### Saved data entries
=-=-=
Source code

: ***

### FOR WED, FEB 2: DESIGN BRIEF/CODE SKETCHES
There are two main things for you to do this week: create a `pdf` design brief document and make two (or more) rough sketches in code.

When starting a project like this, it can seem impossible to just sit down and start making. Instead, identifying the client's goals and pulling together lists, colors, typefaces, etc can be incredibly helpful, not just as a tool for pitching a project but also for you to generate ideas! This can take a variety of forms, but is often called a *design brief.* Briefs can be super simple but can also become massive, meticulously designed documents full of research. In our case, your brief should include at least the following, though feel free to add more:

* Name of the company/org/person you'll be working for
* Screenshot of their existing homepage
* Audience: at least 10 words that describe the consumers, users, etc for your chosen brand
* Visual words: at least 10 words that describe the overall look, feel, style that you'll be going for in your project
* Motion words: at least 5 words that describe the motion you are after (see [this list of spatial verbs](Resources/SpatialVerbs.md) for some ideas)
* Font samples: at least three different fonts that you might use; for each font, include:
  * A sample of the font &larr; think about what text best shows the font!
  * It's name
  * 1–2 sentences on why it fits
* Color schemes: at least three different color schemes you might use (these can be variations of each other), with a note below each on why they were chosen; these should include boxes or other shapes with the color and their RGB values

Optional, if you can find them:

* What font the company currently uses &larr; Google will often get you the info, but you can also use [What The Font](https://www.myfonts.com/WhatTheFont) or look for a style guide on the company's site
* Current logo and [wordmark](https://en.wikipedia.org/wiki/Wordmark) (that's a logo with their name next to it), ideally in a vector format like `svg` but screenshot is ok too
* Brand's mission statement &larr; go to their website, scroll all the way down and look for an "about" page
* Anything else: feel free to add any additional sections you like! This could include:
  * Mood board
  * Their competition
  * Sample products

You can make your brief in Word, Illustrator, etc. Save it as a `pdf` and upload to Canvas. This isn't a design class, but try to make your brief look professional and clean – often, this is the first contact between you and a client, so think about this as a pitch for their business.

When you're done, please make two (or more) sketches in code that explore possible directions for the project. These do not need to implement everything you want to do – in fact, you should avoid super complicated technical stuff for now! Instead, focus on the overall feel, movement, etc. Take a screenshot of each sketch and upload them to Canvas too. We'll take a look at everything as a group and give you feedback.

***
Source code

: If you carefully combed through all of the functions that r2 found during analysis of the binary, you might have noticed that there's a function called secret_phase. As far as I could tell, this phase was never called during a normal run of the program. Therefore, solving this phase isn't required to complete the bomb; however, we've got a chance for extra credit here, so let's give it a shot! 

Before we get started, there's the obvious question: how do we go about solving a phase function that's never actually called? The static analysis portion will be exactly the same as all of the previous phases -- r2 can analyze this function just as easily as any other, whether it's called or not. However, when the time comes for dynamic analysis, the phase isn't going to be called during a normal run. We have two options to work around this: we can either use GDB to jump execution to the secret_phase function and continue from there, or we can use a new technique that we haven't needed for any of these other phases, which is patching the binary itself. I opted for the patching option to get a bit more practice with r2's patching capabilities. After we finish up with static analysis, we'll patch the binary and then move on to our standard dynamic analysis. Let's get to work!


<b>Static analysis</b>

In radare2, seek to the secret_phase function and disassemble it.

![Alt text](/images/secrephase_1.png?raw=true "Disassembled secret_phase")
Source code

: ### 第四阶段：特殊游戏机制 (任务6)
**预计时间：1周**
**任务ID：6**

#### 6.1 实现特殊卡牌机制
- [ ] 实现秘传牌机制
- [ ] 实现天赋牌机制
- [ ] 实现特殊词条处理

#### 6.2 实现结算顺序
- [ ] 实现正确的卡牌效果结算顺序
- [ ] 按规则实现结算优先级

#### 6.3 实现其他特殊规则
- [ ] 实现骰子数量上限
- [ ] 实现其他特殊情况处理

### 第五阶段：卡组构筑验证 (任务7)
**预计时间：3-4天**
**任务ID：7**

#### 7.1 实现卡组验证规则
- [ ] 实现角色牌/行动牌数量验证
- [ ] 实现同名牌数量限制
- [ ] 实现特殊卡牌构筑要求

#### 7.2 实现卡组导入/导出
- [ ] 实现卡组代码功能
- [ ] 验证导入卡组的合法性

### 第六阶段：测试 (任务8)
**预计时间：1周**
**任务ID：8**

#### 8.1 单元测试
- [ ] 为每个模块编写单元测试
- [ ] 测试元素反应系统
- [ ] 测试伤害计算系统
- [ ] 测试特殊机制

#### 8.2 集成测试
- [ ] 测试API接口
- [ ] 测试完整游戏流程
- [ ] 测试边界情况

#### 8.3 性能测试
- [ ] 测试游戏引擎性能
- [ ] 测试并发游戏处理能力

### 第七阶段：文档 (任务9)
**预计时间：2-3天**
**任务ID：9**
=-=-=
In the records, begin at the line that contains "When you're done, please" and stop after the line that contains "In radare2, seek". Lay out those lines as a Markdown table with the columns No. and Text, giving each row its number in order and leaving out blank lines.

| No. | Text |
|---|---|
| 1 | When you're done, please make two (or more) sketches in code that explore possible directions for the project. These do not need to implement everything you want to do – in fact, you should avoid super complicated technical stuff for now! Instead, focus on the overall feel, movement, etc. Take a screenshot of each sketch and upload them to Canvas too. We'll take a look at everything as a group and give you feedback. |
| 2 | *** |
| 3 | Source code |
| 4 | : If you carefully combed through all of the functions that r2 found during analysis of the binary, you might have noticed that there's a function called secret_phase. As far as I could tell, this phase was never called during a normal run of the program. Therefore, solving this phase isn't required to complete the bomb; however, we've got a chance for extra credit here, so let's give it a shot!  |
| 5 | Before we get started, there's the obvious question: how do we go about solving a phase function that's never actually called? The static analysis portion will be exactly the same as all of the previous phases -- r2 can analyze this function just as easily as any other, whether it's called or not. However, when the time comes for dynamic analysis, the phase isn't going to be called during a normal run. We have two options to work around this: we can either use GDB to jump execution to the secret_phase function and continue from there, or we can use a new technique that we haven't needed for any of these other phases, which is patching the binary itself. I opted for the patching option to get a bit more practice with r2's patching capabilities. After we finish up with static analysis, we'll patch the binary and then move on to our standard dynamic analysis. Let's get to work! |
| 6 | <b>Static analysis</b> |
| 7 | In radare2, seek to the secret_phase function and disassemble it. |